35th Vanier Cup
| Laval Rouge et Or | Saint Mary's Huskies |
| (6–2) | (7–1) |
| 14 | 10 |
| Head coach: Jacques Chapdelaine | Head coach: Blake Nill |
|  | 1 | 2 | 3 | 4 | Total |
| Laval Rouge et Or | 7 | 7 | 0 | 0 | 14 |
| Saint Mary's Huskies | 0 | 10 | 0 | 0 | 10 |
- Date: November 27, 1999
- Stadium: SkyDome
- Location: Toronto
- Ted Morris Memorial Trophy: Stéphane Lefebvre, Laval
- Bruce Coulter Award: Francesco Pete-Esposito, Laval
- Attendance: 12,595

Broadcasters
- Network: The Score/The Score HD

= 35th Vanier Cup =

1999 Canadian university football championship

The 35th Vanier Cup was played on November 27, 1999, at the SkyDome in Toronto, Ontario, and decided the CIAU football champion for the 1999 season. The Laval Rouge et Or won the first championship in school history by defeating the Saint Mary's Huskies by a score of 14–10.

==Game summary==
Laval Rouge et Or (14) - TDs, Lefebvre (2); cons., Gagne (2).

Saint Mary's Huskies (10) - TDs, Perez; FGs Currie; cons., Currie.

------------------------

*Task details*: Rewrite the account of the 35th Vanier Cup between "The 35th Vanier" and "cons., Gagne (2).", inclusive, changing "first championship" to "first title".

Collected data
------------------------

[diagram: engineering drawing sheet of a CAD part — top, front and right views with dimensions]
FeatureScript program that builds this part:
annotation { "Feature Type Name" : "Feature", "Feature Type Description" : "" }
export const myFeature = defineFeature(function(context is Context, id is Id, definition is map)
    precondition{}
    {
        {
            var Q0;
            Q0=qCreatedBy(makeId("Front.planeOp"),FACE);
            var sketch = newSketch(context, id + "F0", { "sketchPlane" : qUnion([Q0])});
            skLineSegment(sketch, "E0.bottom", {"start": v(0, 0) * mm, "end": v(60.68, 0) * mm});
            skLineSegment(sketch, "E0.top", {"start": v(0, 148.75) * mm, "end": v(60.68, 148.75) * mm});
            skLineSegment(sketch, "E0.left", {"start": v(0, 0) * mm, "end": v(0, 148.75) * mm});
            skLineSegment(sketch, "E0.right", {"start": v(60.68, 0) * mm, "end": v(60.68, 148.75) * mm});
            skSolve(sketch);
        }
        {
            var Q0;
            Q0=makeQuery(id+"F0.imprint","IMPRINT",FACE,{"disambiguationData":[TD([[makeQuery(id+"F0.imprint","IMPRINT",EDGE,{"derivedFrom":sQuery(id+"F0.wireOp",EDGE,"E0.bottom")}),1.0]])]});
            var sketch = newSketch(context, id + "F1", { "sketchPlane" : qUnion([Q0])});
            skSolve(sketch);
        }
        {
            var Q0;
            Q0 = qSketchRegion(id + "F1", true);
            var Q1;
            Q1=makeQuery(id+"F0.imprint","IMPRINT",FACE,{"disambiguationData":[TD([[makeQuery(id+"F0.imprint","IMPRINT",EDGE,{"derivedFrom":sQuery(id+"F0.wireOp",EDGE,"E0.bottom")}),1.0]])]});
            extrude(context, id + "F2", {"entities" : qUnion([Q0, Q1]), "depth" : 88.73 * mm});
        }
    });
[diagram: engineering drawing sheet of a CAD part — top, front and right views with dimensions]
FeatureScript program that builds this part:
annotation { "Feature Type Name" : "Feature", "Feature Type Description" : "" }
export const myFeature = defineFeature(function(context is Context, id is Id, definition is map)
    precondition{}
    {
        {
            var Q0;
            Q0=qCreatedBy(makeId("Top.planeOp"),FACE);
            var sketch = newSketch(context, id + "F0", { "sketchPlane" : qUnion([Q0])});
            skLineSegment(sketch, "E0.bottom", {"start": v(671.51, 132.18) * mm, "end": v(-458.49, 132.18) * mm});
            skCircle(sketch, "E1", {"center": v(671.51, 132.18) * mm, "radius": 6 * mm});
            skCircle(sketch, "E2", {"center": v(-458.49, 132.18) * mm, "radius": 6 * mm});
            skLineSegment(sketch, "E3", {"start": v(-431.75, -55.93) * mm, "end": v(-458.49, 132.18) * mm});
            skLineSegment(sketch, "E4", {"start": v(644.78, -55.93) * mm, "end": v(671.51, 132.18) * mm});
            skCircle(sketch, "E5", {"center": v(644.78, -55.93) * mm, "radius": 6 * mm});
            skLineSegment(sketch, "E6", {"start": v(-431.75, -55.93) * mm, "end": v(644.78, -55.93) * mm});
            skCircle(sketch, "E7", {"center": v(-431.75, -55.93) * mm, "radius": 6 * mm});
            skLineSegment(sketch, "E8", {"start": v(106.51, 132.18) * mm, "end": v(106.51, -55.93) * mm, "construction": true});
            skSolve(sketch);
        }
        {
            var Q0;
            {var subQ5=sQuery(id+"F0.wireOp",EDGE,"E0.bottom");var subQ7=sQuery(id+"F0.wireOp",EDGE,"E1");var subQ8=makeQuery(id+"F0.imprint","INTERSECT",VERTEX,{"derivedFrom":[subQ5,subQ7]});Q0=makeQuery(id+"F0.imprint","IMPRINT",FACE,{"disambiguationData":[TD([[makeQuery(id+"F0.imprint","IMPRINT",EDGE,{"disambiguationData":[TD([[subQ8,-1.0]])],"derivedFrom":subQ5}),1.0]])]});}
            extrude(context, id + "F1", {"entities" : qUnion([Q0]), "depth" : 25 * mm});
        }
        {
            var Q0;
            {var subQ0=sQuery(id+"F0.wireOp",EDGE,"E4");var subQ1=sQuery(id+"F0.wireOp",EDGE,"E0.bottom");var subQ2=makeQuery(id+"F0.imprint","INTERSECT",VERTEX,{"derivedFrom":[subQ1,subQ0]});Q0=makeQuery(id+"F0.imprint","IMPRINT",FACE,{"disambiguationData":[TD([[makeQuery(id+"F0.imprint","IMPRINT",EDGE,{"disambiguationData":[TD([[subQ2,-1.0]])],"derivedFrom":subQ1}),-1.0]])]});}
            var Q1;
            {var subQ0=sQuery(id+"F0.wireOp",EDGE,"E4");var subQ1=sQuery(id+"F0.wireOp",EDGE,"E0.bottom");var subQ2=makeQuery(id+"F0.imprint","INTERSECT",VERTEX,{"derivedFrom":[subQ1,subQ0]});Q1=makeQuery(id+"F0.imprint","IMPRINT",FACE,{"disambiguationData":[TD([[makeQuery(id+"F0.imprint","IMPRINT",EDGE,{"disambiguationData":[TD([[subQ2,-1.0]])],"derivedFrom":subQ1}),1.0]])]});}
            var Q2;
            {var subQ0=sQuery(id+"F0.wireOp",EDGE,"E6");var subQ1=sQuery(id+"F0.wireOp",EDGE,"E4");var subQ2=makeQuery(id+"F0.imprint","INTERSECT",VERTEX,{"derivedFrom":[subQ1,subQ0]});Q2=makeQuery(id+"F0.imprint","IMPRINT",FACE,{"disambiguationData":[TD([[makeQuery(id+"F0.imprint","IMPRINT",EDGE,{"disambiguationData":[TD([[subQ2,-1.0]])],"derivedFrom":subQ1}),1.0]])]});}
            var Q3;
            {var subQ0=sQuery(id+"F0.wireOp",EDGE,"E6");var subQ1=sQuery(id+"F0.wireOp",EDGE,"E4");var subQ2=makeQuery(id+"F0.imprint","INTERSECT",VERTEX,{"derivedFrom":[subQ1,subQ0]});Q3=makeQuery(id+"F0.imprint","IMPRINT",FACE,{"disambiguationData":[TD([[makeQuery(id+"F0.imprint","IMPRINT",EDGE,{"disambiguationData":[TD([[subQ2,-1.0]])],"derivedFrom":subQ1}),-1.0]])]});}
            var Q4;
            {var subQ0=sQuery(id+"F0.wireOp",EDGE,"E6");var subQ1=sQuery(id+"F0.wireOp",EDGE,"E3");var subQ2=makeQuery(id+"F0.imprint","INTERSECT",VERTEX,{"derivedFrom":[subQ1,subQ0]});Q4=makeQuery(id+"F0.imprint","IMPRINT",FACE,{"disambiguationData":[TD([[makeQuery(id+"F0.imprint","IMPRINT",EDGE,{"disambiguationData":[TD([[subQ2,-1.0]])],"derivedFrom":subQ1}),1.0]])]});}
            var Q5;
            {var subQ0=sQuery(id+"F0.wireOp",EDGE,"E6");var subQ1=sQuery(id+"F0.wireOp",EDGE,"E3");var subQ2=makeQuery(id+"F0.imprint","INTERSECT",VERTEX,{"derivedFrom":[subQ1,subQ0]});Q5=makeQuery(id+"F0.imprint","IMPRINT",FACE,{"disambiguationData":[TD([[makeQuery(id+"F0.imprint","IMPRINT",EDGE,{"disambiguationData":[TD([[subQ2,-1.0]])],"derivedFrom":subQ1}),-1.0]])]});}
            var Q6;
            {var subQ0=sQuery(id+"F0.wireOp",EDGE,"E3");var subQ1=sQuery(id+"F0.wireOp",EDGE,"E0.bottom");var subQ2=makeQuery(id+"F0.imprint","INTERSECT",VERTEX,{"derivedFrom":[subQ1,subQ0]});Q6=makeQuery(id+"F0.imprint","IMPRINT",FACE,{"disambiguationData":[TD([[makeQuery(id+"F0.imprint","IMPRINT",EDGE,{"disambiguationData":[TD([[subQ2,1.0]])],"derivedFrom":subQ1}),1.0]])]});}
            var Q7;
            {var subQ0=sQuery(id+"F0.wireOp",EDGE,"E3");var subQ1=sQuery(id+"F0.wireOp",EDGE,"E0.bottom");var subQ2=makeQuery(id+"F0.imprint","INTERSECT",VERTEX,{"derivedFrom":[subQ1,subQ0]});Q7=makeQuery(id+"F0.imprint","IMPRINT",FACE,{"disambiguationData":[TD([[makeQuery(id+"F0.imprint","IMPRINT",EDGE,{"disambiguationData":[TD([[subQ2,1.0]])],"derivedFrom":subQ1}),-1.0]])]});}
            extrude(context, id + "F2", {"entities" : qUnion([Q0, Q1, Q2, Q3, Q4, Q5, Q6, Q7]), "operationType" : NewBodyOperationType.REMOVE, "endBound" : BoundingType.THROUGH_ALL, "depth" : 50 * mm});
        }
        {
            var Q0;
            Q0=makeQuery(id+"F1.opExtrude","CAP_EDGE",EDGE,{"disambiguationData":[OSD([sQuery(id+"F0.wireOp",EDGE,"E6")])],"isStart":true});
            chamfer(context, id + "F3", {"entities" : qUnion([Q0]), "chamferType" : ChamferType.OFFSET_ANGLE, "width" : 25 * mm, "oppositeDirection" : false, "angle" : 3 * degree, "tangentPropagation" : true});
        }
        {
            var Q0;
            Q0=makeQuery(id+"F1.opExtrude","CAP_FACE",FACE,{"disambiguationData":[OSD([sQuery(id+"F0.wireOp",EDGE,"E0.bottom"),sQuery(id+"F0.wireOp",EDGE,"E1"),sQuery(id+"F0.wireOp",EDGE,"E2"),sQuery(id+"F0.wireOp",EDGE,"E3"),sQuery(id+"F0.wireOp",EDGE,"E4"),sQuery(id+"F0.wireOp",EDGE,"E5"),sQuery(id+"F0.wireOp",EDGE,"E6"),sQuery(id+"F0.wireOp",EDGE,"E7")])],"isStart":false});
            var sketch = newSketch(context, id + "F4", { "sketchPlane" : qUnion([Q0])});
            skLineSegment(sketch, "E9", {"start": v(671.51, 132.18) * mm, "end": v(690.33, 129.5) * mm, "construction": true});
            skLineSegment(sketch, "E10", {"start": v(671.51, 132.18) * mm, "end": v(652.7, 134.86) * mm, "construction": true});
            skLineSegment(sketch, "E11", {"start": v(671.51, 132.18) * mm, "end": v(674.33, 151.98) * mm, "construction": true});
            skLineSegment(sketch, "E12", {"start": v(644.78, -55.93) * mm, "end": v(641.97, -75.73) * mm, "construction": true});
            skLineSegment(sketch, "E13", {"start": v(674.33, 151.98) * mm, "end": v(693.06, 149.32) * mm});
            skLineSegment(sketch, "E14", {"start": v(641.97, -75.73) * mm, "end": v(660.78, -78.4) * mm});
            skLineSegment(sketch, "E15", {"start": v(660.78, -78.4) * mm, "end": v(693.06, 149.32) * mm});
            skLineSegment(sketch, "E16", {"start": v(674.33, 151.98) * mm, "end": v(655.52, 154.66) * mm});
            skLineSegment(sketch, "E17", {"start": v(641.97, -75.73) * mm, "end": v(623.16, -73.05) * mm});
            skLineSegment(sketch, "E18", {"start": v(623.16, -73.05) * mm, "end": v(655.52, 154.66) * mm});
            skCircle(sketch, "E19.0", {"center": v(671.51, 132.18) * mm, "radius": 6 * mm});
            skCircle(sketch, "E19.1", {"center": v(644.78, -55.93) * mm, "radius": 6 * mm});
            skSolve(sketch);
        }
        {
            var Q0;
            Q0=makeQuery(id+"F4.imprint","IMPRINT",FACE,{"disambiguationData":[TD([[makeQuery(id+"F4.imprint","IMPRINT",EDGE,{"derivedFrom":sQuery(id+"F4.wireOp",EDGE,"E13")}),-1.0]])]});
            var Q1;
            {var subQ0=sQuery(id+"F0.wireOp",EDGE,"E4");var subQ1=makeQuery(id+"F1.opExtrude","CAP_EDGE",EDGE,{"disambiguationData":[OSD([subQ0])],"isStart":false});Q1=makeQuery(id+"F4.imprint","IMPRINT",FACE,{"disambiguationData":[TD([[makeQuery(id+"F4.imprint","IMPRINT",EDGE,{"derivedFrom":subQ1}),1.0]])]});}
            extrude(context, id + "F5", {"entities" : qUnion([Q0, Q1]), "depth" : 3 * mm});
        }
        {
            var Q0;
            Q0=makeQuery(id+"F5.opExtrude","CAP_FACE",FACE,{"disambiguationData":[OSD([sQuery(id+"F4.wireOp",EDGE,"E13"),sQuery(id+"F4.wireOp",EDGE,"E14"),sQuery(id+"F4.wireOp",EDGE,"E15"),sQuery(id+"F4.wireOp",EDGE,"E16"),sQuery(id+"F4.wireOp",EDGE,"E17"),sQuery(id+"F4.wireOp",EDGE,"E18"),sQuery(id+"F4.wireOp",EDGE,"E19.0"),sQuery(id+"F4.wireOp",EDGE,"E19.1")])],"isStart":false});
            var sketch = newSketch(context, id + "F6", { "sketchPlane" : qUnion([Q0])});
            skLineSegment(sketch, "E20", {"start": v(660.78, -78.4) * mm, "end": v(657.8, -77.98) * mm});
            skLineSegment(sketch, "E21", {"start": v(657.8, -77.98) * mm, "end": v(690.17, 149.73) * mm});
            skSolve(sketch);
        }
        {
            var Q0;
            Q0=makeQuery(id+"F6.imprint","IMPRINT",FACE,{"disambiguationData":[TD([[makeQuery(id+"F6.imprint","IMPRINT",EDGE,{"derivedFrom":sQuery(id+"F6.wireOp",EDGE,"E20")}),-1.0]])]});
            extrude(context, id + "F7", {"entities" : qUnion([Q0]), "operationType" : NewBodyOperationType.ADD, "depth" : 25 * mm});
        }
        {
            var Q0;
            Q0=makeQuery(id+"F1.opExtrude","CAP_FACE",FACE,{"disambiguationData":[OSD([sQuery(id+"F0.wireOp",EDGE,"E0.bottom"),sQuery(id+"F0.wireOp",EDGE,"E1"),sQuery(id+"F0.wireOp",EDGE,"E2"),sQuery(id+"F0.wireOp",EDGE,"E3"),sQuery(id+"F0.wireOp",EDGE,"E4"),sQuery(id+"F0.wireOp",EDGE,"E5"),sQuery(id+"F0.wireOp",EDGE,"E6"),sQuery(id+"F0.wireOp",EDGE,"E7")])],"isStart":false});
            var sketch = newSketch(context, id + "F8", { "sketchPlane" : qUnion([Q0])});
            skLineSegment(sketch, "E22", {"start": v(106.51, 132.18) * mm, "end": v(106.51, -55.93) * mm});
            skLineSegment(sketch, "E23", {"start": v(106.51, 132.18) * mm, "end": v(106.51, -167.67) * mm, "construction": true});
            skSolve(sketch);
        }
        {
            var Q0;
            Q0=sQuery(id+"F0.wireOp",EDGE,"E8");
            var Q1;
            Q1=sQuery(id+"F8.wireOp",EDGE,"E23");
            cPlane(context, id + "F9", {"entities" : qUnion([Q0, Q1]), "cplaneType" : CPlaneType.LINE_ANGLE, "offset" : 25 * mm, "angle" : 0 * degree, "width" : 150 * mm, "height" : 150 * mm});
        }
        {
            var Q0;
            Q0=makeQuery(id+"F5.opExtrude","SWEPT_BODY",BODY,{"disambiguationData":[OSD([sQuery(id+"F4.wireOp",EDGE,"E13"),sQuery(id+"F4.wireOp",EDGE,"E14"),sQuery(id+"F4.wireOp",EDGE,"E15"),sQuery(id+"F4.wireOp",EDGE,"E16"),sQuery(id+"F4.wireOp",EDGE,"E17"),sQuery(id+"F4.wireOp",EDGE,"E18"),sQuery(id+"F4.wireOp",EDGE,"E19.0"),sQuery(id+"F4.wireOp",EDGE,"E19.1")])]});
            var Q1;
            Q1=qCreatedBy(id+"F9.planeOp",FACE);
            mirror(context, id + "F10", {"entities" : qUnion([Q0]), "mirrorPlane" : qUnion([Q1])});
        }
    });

------------------------

*Exercise result*:
The 35th Vanier Cup was played on November 27, 1999, at the SkyDome in Toronto, Ontario, and decided the CIAU football champion for the 1999 season. The Laval Rouge et Or won the first title in school history by defeating the Saint Mary's Huskies by a score of 14–10.

==Game summary==
Laval Rouge et Or (14) - TDs, Lefebvre (2); cons., Gagne (2).